> **RECORDED DATA**:
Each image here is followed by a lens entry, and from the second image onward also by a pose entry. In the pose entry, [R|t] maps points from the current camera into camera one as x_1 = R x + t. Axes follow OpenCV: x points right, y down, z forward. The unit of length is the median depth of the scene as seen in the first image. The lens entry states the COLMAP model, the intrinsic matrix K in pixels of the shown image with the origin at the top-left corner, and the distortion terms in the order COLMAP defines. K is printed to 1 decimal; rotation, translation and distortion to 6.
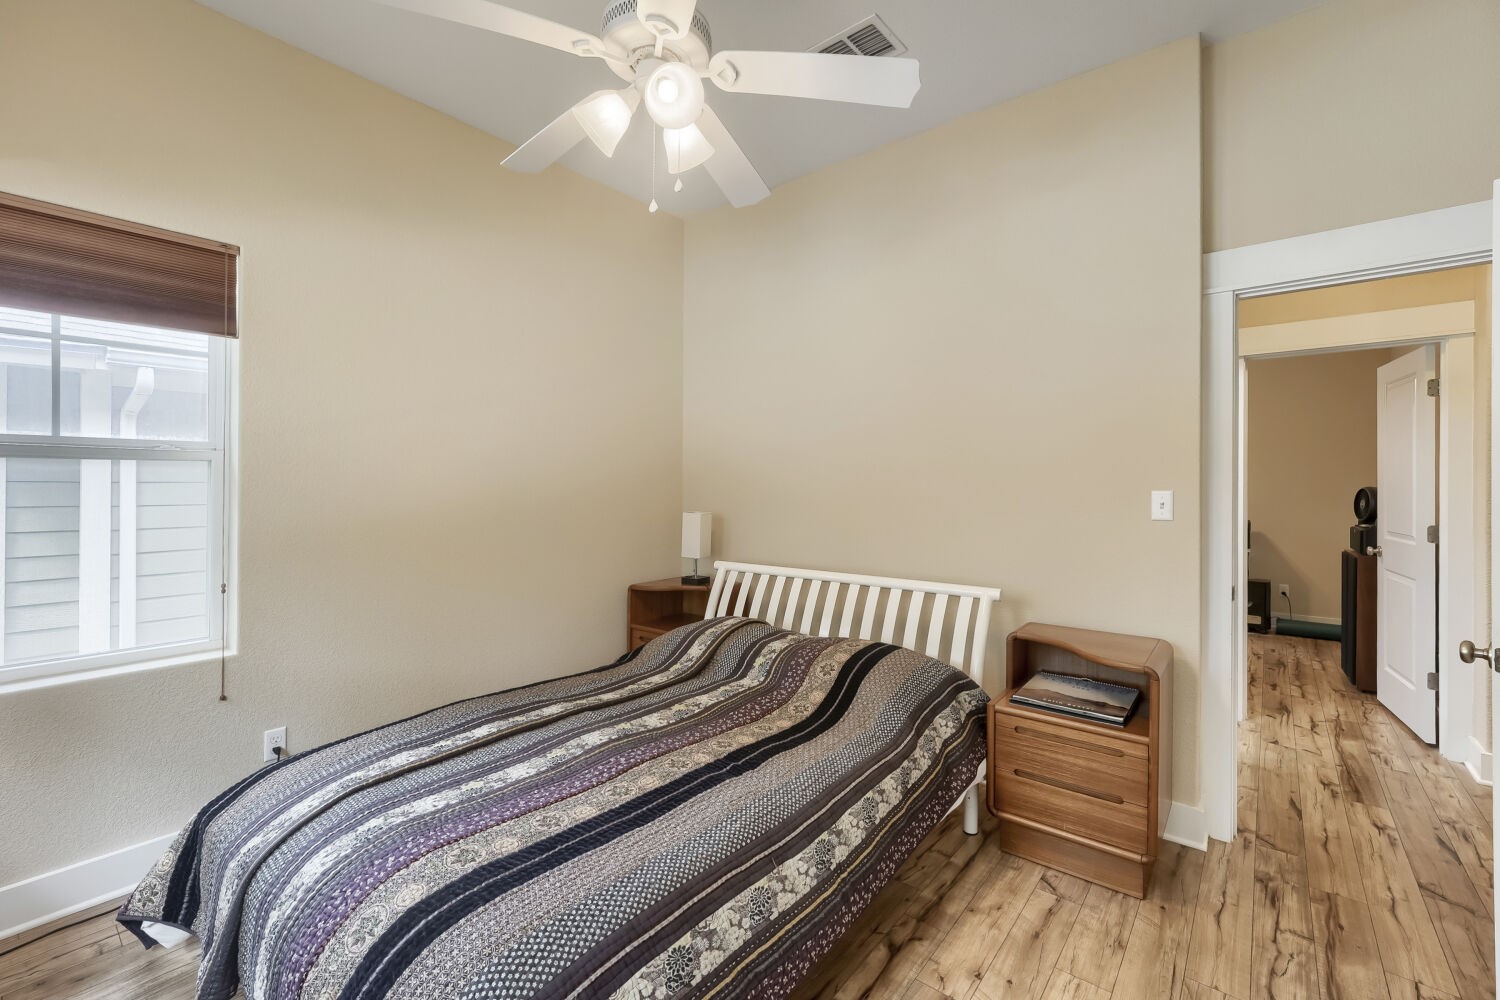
lens RADIAL K [[641.0, 0, 747.1], [0, 641.0, 495.6], [0, 0, 1]] dist [0.012941, -0.000271]
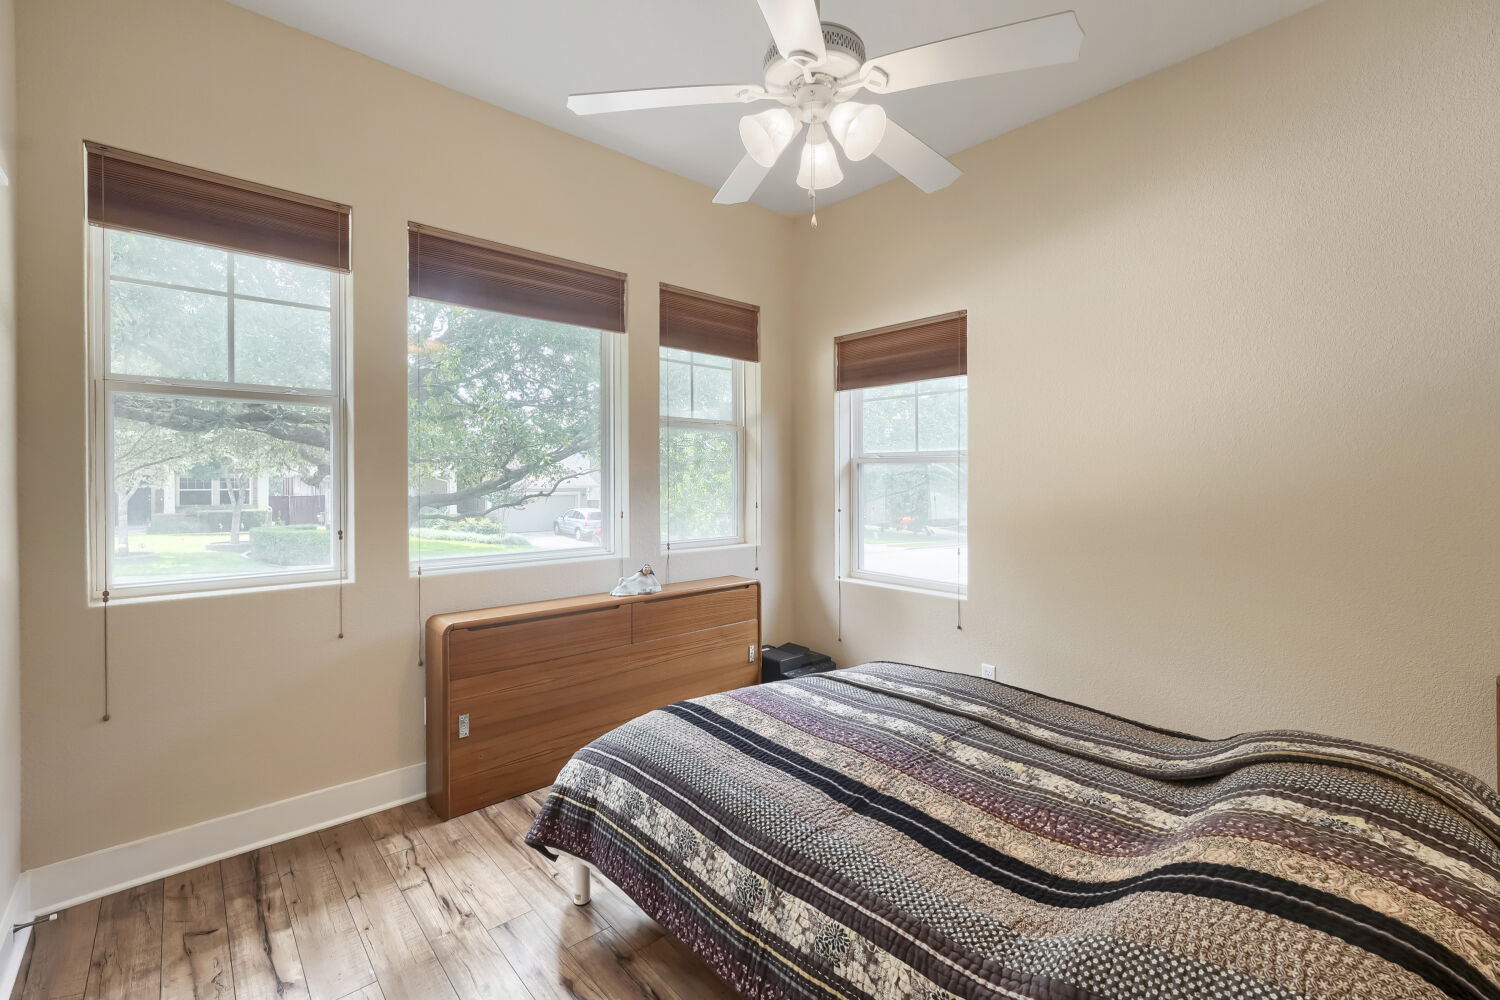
lens RADIAL K [[641.0, 0, 747.1], [0, 641.0, 495.6], [0, 0, 1]] dist [0.012941, -0.000271]
pose [[-0.161241, 0.021333, -0.986684, 0.732276], [-0.017827, 0.999540, 0.024524, -0.007035], [0.986754, 0.021544, -0.160787, 0.839901]]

> **PROBLEM**: Reproduce every line of the data above verbatim, leaving out the images.

> **TASK RESPONSE**:
Each image here is followed by a lens entry, and from the second image onward also by a pose entry. In the pose entry, [R|t] maps points from the current camera into camera one as x_1 = R x + t. Axes follow OpenCV: x points right, y down, z forward. The unit of length is the median depth of the scene as seen in the first image. The lens entry states the COLMAP model, the intrinsic matrix K in pixels of the shown image with the origin at the top-left corner, and the distortion terms in the order COLMAP defines. K is printed to 1 decimal; rotation, translation and distortion to 6.
lens RADIAL K [[641.0, 0, 747.1], [0, 641.0, 495.6], [0, 0, 1]] dist [0.012941, -0.000271]
lens RADIAL K [[641.0, 0, 747.1], [0, 641.0, 495.6], [0, 0, 1]] dist [0.012941, -0.000271]
pose [[-0.161241, 0.021333, -0.986684, 0.732276], [-0.017827, 0.999540, 0.024524, -0.007035], [0.986754, 0.021544, -0.160787, 0.839901]]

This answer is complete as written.